给你一个大小为 m x n 的矩阵 board 表示棋盘，其中，每个单元格可以是一艘战舰 'X' 或者是一个空位 '.' ，返回在棋盘 board 上放置的舰队的数量。舰队只能水平或者垂直放置在 board 上。换句话说，舰队只能按 1 x k （ 1 行， k 列）或 k x 1 （ k …

数组深度优先搜索矩阵

题目描述

给你一个大小为 m x n 的矩阵 board 表示棋盘，其中，每个单元格可以是一艘战舰 'X' 或者是一个空位 '.' ，返回在棋盘 board 上放置的舰队的数量。
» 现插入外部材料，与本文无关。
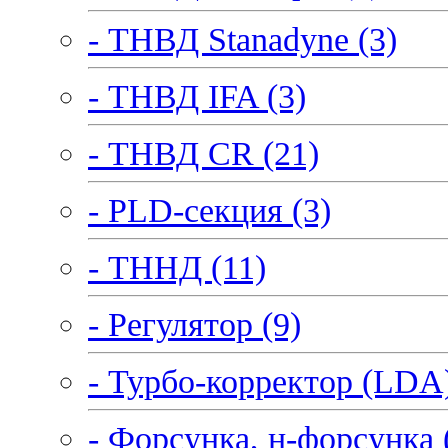
- ТНВД Stanadyne (3)
- ТНВД IFA (3)
- ТНВД CR (21)
- PLD-секция (3)
- ТННД (11)
- Регулятор (9)
- Турбо-корректор (LDA)
- Форсунка, н-форсунка 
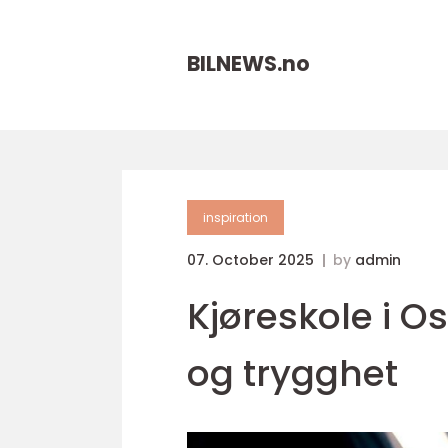
BILNEWS.
no
inspiration
07. October 2025
by
admin
Kjøreskole i Os
og trygghet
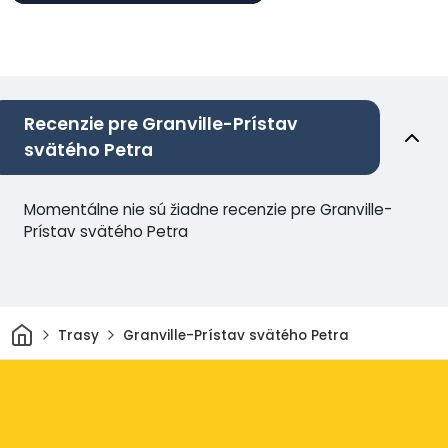
Recenzie pre Granville-Prístav
svätého Petra
Momentálne nie sú žiadne recenzie pre Granville-
Prístav svätého Petra
Domov
Trasy
Granville-Prístav svätého Petra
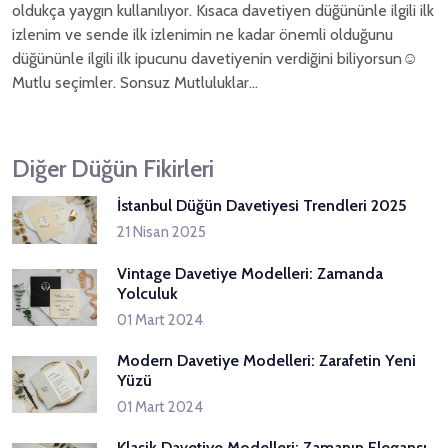
oldukça yaygın kullanılıyor. Kısaca davetiyen düğününle ilgili ilk
izlenim ve sende ilk izlenimin ne kadar önemli olduğunu
düğününle ilgili ilk ipucunu davetiyenin verdiğini biliyorsun☺
Mutlu seçimler. Sonsuz Mutluluklar...
Diğer Düğün Fikirleri
İstanbul Düğün Davetiyesi Trendleri 2025
21 Nisan 2025
Vintage Davetiye Modelleri: Zamanda
Yolculuk
01 Mart 2024
Modern Davetiye Modelleri: Zarafetin Yeni
Yüzü
01 Mart 2024
Klasik Davetiye Modelleri: Zamanın Elegansı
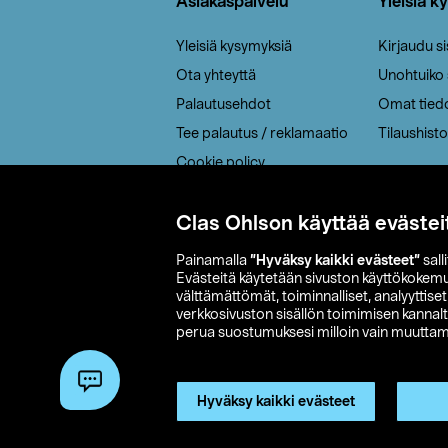
Asiakaspalvelu
Yleisiä k
Yleisiä kysymyksiä
Kirjaudu s
Ota yhteyttä
Unohtuiko
Palautusehdot
Omat tied
Tee palautus / reklamaatio
Tilaushisto
Cookie policy
Toimitustavat
Saavutettavuus
Clas Ohlson käyttää evästei
Painamalla
”Hyväksy kaikki evästeet”
sall
Evästeitä käytetään sivuston käyttökokem
välttämättömät, toiminnalliset, analyyttise
verkkosivuston sisällön toimimisen kannalt
perua suostumuksesi milloin vain muuttama
© 2026 Clas
Hyväksy kaikki evästeet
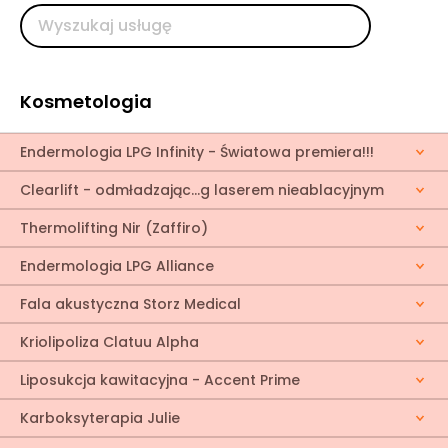
Kosmetologia
Endermologia LPG Infinity - Światowa premiera!!!
Clearlift - odmładzając...g laserem nieablacyjnym
Thermolifting Nir (Zaffiro)
Endermologia LPG Alliance
Fala akustyczna Storz Medical
Kriolipoliza Clatuu Alpha
Liposukcja kawitacyjna - Accent Prime
Karboksyterapia Julie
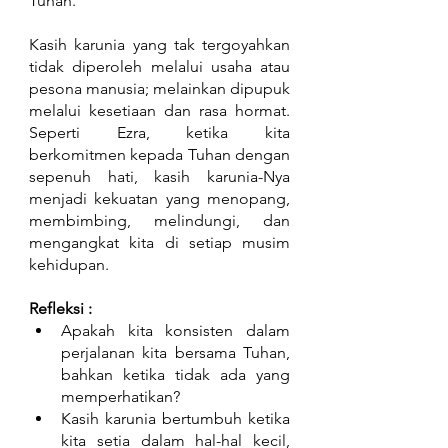
Tuhan.
Kasih karunia yang tak tergoyahkan 
tidak diperoleh melalui usaha atau 
pesona manusia; melainkan dipupuk 
melalui kesetiaan dan rasa hormat. 
Seperti Ezra, ketika kita 
berkomitmen kepada Tuhan dengan 
sepenuh hati, kasih karunia-Nya 
menjadi kekuatan yang menopang, 
membimbing, melindungi, dan 
mengangkat kita di setiap musim 
kehidupan.
Refleksi :  
Apakah kita konsisten dalam 
perjalanan kita bersama Tuhan, 
bahkan ketika tidak ada yang 
memperhatikan? 
Kasih karunia bertumbuh ketika 
kita setia dalam hal-hal kecil, 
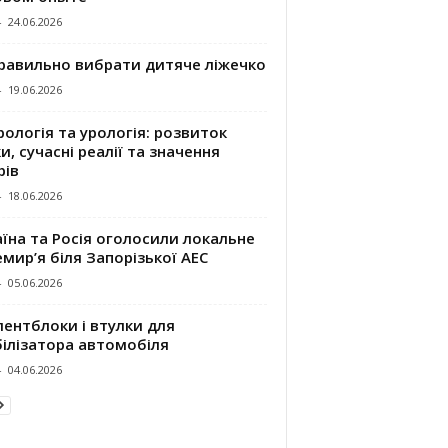
-
24.06.2026
правильно вибрати дитяче ліжечко
-
19.06.2026
ологія та урологія: розвиток
и, сучасні реалії та значення
рів
-
18.06.2026
їна та Росія оголосили локальне
мир’я біля Запорізької АЕС
-
05.06.2026
ентблоки і втулки для
білізатора автомобіля
-
04.06.2026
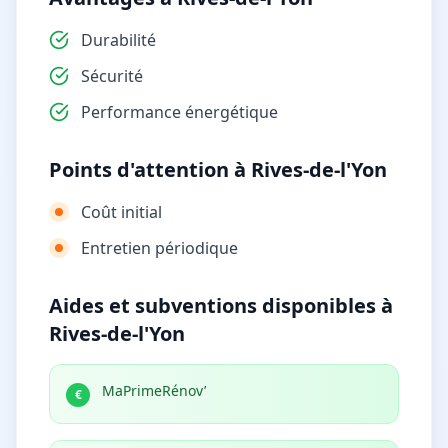
Durabilité
Sécurité
Performance énergétique
Points d'attention à Rives-de-l'Yon
Coût initial
Entretien périodique
Aides et subventions disponibles à
Rives-de-l'Yon
MaPrimeRénov’
€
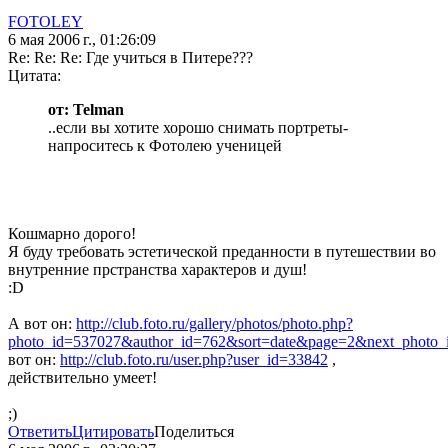
FOTOLEY
6 мая 2006 г., 01:26:09
Re: Re: Re: Где учиться в Питере???
Цитата:
от: Telman
..если вы хотите хорошо снимать портреты-
напроситесь к Фотолею ученицей
Кошмарно дорого!
Я буду требовать эстетической преданности в путешествии во
внутренние прстранства характеров и душ!
:D
А вот он:
http://club.foto.ru/gallery/photos/photo.php?
photo_id=537027&author_id=762&sort=date&page=2&next_photo
вот он:
http://club.foto.ru/user.php?user_id=33842
,
действительно умеет!
;)
Ответить
Цитировать
Поделиться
舰队只能水平或者垂直放置在 board 上。换句话说，舰队只能按 1 x k（1 行，k 列）或 k x 1（k 行，1 列）的形状放置，其中 k 可以是任意大小。两个舰队之间至少有一个水平或垂直的空格分隔（即没有相邻的舰队）。

示例 1：

输入：board = [["X",".",".","X"],[".",".",".","X"],[".",".",".","X"]]
输出：2

示例 2：

输入：board = [["."]]
输出：0

提示：

m == board.length
n == board[i].length
1 <= m, n <= 200
board[i][j] 是 '.' 或 'X'

进阶：你可以实现一次扫描算法，并只使用 O(1) 额外空间，并且不修改 board 的值来解决这个问题吗？

lightbulb

解题思路

方法一：直接遍历

我们可以遍历矩阵，找到每个战舰的左上角，即当前位置为 X 且上方和左方都不是 X 的位置，将答案加一。

遍历结束后，返回答案即可。

时间复杂度 $O(m \times n)$ ，其中 $m$ 和 $n$ 分别是矩阵的行数和列数。空间复杂度 $O(1)$ 。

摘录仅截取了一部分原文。